Individuals up and down the livestock and dairy production chain have turned their attention to the disease and the effect it could have on the United States. “The experience in the United Kingdom has served as a wake-up call,” said Kenyon. Now and in the future, protecting the United States from FMD and other foreign animal diseases will require strong partnerships between government agencies, allied industry, universities, commodity groups, veterinarians and producers.

“We’re not just talking about FMD,” warned Keith Baker, with the British Veterinary Association. “There are a lot of potential diseases out there and your prevention plans need to be different depending on the disease.”

“You have to be ahead of the disease,” said Simon Barteling, a veterinary consultant who’s worked on FMD episodes in the Netherlands and South Africa. Among the issues that he noted as a concern for the United States is a lack of diagnostic laboratories for FMD and other foreign animal diseases. According to federal law the laboratory at Plum Island, New York, is the only one that can diagnose FMD. “That’s not enough. You don’t have the laboratories available that you will need in the face of an outbreak and it will take too long to install them,” he said.

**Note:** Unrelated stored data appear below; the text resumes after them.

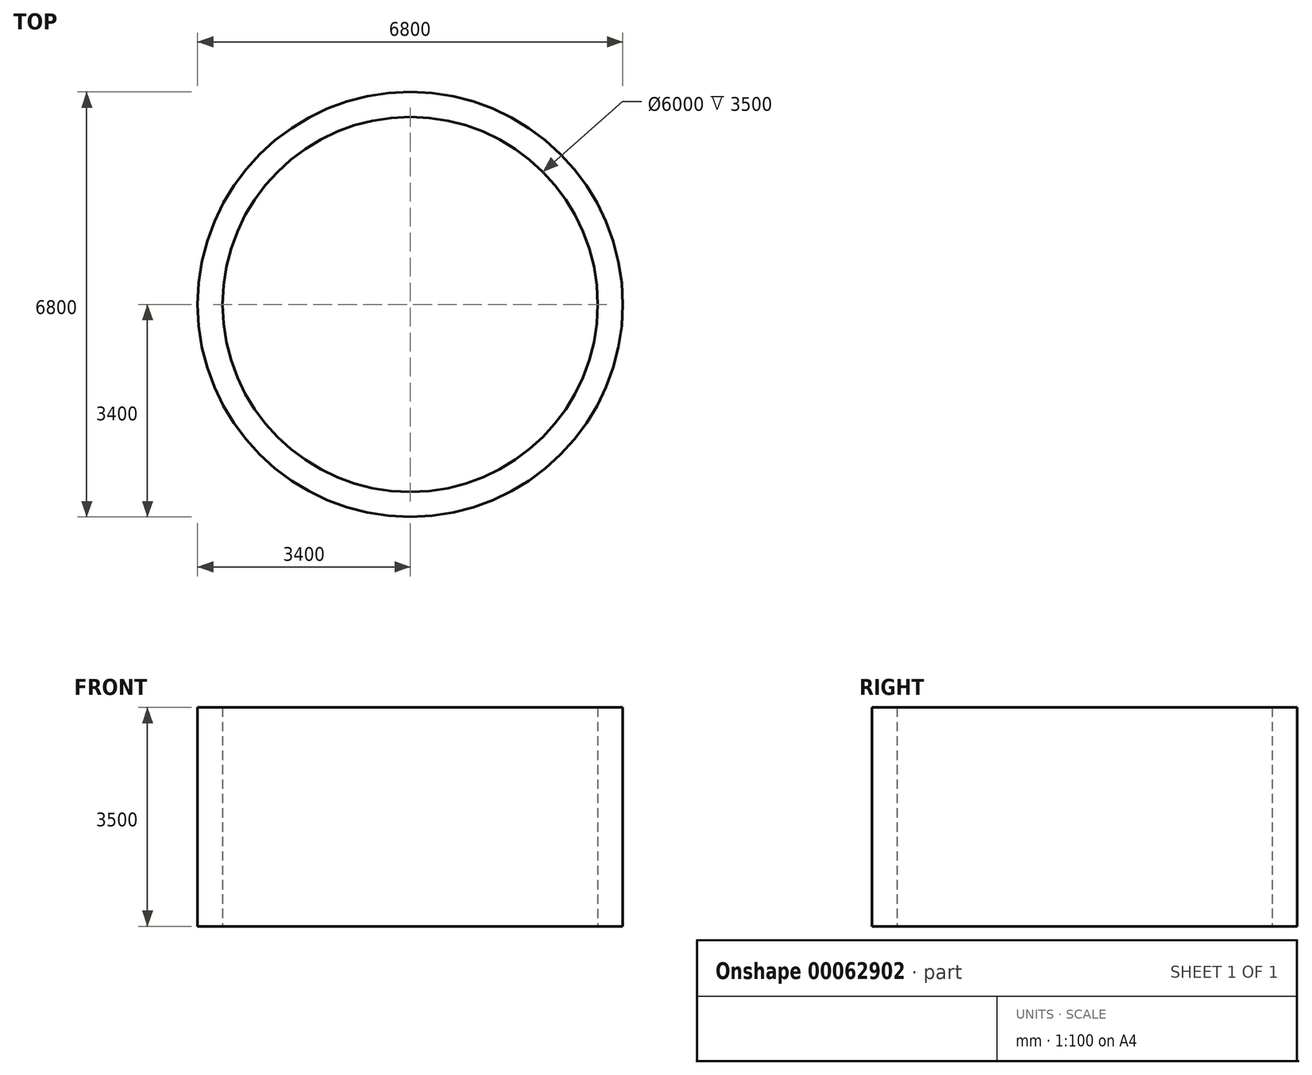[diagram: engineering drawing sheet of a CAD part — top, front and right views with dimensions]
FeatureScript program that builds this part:
annotation { "Feature Type Name" : "Feature", "Feature Type Description" : "" }
export const myFeature = defineFeature(function(context is Context, id is Id, definition is map)
    precondition{}
    {
        {
            var Q0;
            Q0=qCreatedBy(makeId("Top.planeOp"),FACE);
            var sketch = newSketch(context, id + "F0", { "sketchPlane" : qUnion([Q0])});
            skCircle(sketch, "E0", {"center": v(0, 0) * mm, "radius": 3000 * mm});
            skCircle(sketch, "E1.0", {"center": v(0, 0) * mm, "radius": 3400 * mm});
            skSolve(sketch);
        }
        {
            var Q0;
            Q0=makeQuery(id+"F0.imprint","IMPRINT",FACE,{"disambiguationData":[TD([[makeQuery(id+"F0.imprint","IMPRINT",EDGE,{"derivedFrom":sQuery(id+"F0.wireOp",EDGE,"E0")}),-1.0]])]});
            extrude(context, id + "F1", {"entities" : qUnion([Q0]), "depth" : 3500 * mm});
        }
    });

The Federal Emergency Management Administration is another area in need of review. “Livestock has not previously been included in FEMA’s jurisdiction,” said Chester Gipson, associate deputy administrator with USDA’s Animal and Plant Health Inspection Service. “That’s being changed.” He indicated that FEMA will be working with USDA on the matter.

Complacency toward FMD and foreign animal diseases is a major risk factor, noted Baker. This involves producers’ maintenance of strict biosecurity measures, keeping the public and government official’s awareness high, and implementing strict border controls. All of those things will be on-going challenges.

The U.S. animal health infrastructure has many needs– all of which depend on money. This week, President Bush asked Congress for $35 million in fiscal 2001 supplemental appropriations for USDA to enhance activities that will protect U.S. agriculture from foreign animal disease threats. The questions remain– Will it be approved? Will it be enough?

Since the 1970s, the number of veterinarians assigned to national and state animal health programs have been cut in half; USDA receives 2 percent of the total U.S. research budget and funding has fallen every year, notes Logan. “Are we ready for an FMD outbreak? We are better off than we were a year ago, but we need to make sure that Congress provides the funding for the animal health infrastructure,” she concluded.